The real side of the coup plot
Whether there was a foreign power behind this coup or not is uncertain, however it seemed obvious that this incident was helpful to Britain, which had also destroyed India's Mughal Empire. In every coup, economic interests and displeasure among certain social classes against the state's activities are manipulated. Following the 1854 Crimean War, the economic downturn made the state unpopular, though never so much as to suggest a coup was in the offing.
It is interesting that the main coup plotter, Sheikh Ahmed, met with agent Arminius Vambery, who was working for the British Foreign Office. Sheik Ahmed was a member of the Baban Family from Northern Iraq, who lost its centuries-old autonomy with other Kurdish tribes in 1850. The committee included a few members from the Baban Family.

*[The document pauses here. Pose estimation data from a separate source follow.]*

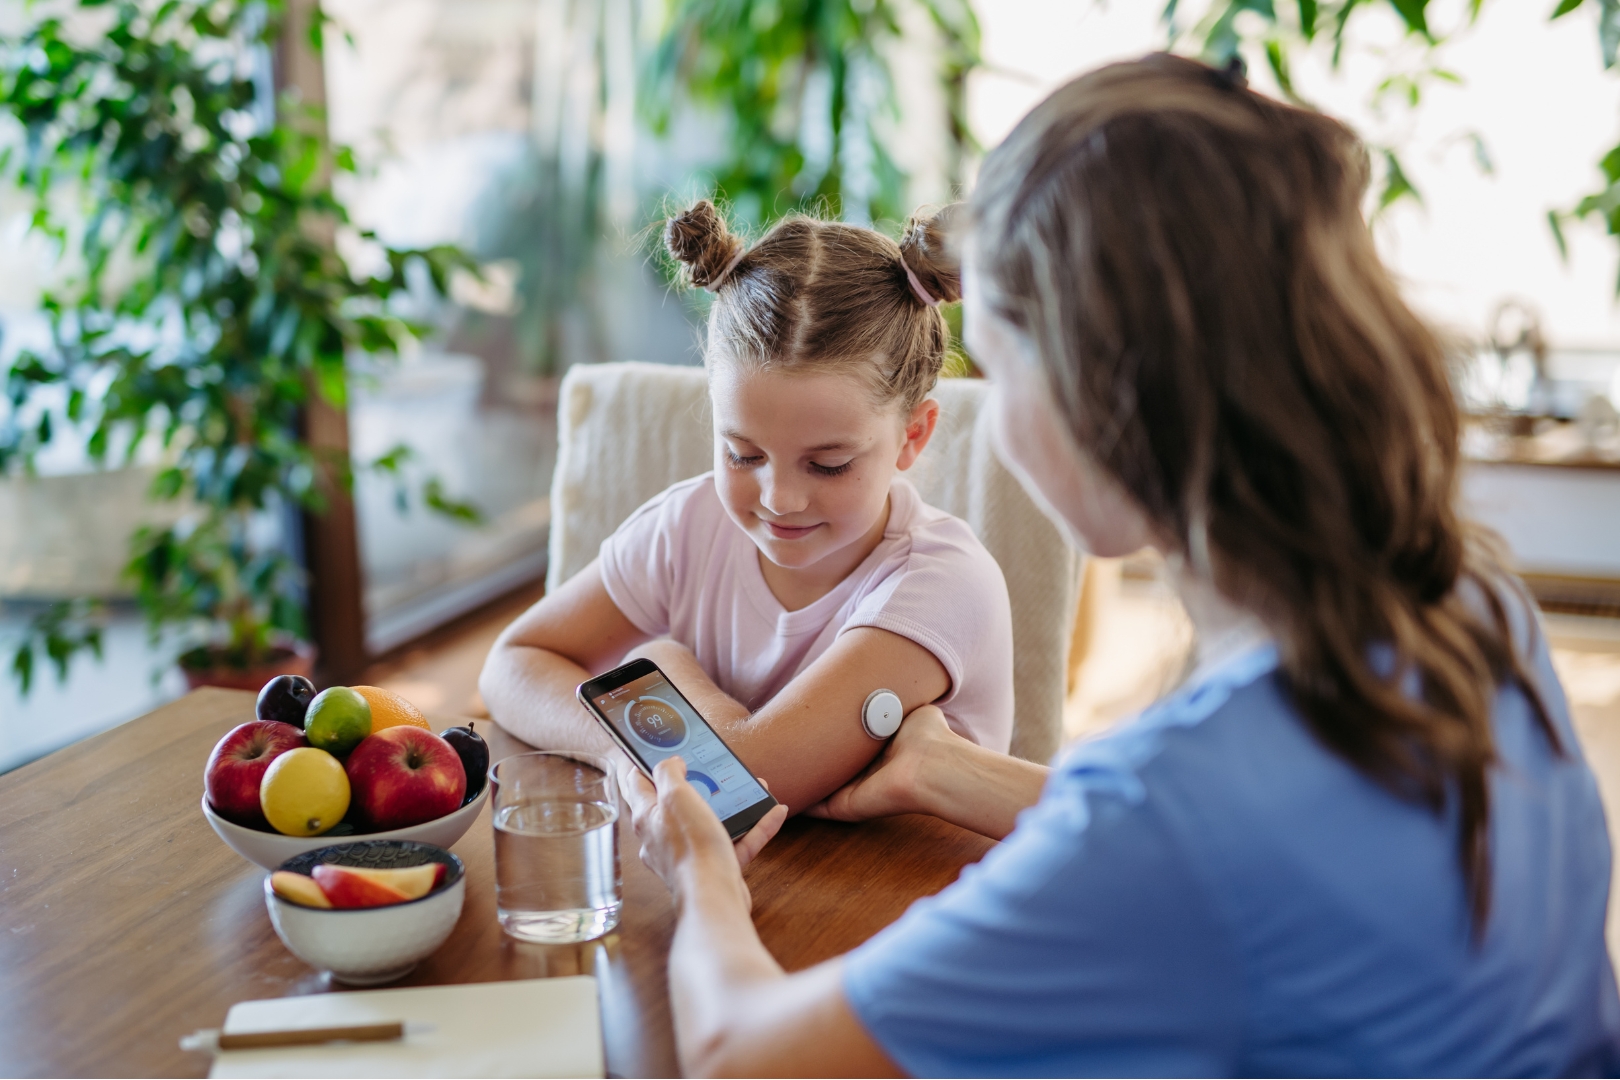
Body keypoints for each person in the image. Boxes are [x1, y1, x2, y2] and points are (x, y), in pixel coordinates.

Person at [618, 54, 1620, 1077]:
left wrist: (700, 865)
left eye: (1001, 374)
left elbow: (740, 1055)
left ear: (1102, 399)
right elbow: (1268, 858)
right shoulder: (1473, 602)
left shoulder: (1161, 817)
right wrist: (963, 772)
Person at [479, 200, 1016, 812]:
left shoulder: (943, 585)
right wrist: (631, 750)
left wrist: (664, 668)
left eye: (829, 464)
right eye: (742, 454)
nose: (779, 499)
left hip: (900, 897)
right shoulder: (686, 526)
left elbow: (754, 782)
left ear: (912, 436)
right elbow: (513, 664)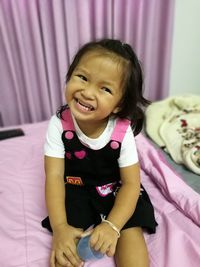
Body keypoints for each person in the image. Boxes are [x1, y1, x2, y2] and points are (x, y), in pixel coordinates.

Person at [42, 38, 157, 267]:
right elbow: (54, 177)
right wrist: (60, 228)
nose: (87, 92)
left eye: (105, 88)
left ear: (118, 104)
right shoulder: (59, 124)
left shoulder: (121, 131)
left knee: (130, 237)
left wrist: (113, 226)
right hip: (77, 188)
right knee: (64, 255)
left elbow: (131, 184)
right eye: (82, 78)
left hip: (116, 189)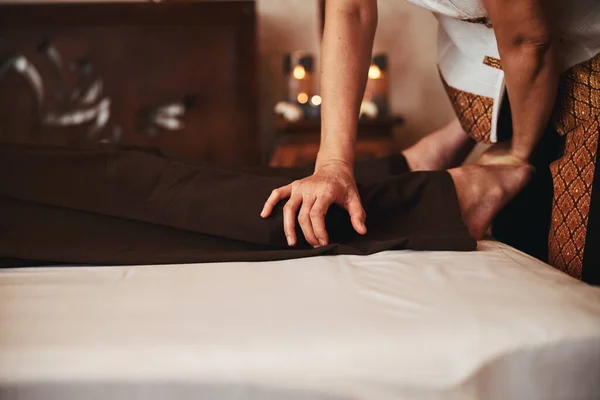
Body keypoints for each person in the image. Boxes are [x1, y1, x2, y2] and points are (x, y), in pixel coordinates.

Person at [262, 0, 600, 284]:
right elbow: (351, 10)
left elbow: (528, 39)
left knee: (564, 262)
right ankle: (446, 144)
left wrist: (517, 157)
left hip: (582, 63)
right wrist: (332, 164)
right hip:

For some, this attempt was a reaction by a conservative group against the "Tanzimat Fermanı" (The Edict of Gülhane) implemented in 1839 and "Islahat Fermanı" (the Edict of Reform) that was taken into force in 1856. Some of the coup plotters might have believed in this but these two reformative edicts were meant to affirm the existing rights and freedoms in the Ottoman Empire and show-off to European countries.
For others like poet Namık Kemal, they were a pro-freedom movement and aimed at establishing a constitutional monarchy in the empire. Some of them in favor of this view joined the Young Turk movement later. That time, this group was a secret one, a kind that had never been seen before in the Ottoman Empire. To become a member, there were rules, reminiscent of Italian masonries. Each new member was asked to bring a written contract saying that I confirm the agreement between myself and Sheik Ahmed and I am a follower of him. The Committee of Union (CUP) members adopted this practice as a model. Some Romantic-era authors saw this as the core of modern political parties. In all cases, this incident was recognized as the rehearsal of the 1876 coup against Ottoman Sultan Abdülaziz.